The It Girl(52)
“Yeah, me too,” Hannah says softly. “How”—she swallows—“how is he?”
“I mean, good, I think? It was pretty awful at first, I used to go and visit him in that horrible convalescent place, you know the one that smelled of cabbage.”
Hannah nods, but it’s a kind of lie. She doesn’t know the place Geraint is talking about. She is painfully aware of the way she and Will let Ryan down—although that’s not completely fair on Will. Left to his own devices, Will, she is fairly sure, would have kept in touch with the others, the way he’s kept up with Hugh. It was she who fled England, she who dropped ties with everyone from Pelham, refusing to go back, to dredge up memories. Will had wanted to invite Ryan and Emily to their wedding, make it a proper catch-up with save-the-date cards and a hotel in the Borders—it was Hannah who pushed for the registry office, just Hugh as best man, and her father to give her away. And Will, as he always does, agreed—not wanting to cause her pain.
But now, listening to Geraint chatting on about Ryan’s grueling journey back from his stroke, she realizes what they did, what she did, and she feels a sharp stab of something halfway between grief and guilt.
“But he’s really enjoying being back home with Bella,” Geraint finishes. “I know that’s made a huge difference. That and the fact that he can talk and type again. I think he was going up the wall not being able to speak or write, for someone like him, I mean he’s never exactly held back from giving his opinion, has he?”
Hannah laughs at that, a shaky laugh but a real one. Because it’s true. And because, black as it is, she can see the humor in poor Ryan, the person who always talked longest and loudest at any party, the person who would pin you against the wall in the kitchen to harangue you about late-stage capitalism and Engels and Marx, being silent against his own will—having to listen to all the nurses chattering on without a single I think you’ll find, or Look, love, if you haven’t read David Graeber…
“No,” she says now. “That’s true.”
There’s a long silence.
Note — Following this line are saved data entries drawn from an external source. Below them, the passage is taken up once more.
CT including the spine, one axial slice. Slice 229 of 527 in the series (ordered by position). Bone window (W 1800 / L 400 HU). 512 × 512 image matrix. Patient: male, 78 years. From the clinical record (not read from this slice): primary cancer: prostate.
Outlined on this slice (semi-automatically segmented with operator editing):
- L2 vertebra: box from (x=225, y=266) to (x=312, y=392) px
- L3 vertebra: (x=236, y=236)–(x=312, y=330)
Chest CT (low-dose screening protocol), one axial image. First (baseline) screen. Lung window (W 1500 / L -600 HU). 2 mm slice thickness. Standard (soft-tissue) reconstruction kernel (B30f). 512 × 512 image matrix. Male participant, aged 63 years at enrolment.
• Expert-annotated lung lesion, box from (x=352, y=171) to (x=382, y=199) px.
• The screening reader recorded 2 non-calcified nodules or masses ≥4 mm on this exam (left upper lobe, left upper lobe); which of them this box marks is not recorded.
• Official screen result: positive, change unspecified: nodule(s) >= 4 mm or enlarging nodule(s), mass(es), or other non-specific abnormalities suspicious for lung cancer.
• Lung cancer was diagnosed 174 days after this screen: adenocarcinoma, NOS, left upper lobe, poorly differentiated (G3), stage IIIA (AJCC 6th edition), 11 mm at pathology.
Geraint stirs his coffee, staring down into the depths as though he can find a conversation starter in there if he swirls the murky liquid hard enough. He looks for a moment as if he might be about to speak, but then there are footsteps on the stairs, and they both turn to see the cafe owner coming through the doorway with a bottle of mineral water and a glass of ice balanced slightly precariously on a tray. She puts it down on the little table and then smiles at them both.
“There you are, loves. Anything else, you just give me a shout, I’m only downstairs. I’ll hear you. I’ll leave you be now.”
And then she departs.
Hannah opens the water and pours it, more to have something to do than because she is really thirsty. And then, because she has the increasing feeling that if she doesn’t bring it up they will never get to the point, she says, “So. What did you want to ask me?”
Geraint flushes, and for a moment there is a flicker of almost absurd relief on his face, as though she has absolved him of something. He swallows his coffee with determination and speaks.
“So. Yes. First of all, thanks for agreeing to talk about this. I can’t imagine how difficult it must be to revisit all this so many years on.”
Amen, Hannah thinks, but she says nothing, only waits for him to continue.
“So a bit of background about me—I first heard about the case when I was a teenager and I guess… well, I guess I was just fascinated really. I was a bit of a morbid kid and there was something about it, something about April…” He trails off.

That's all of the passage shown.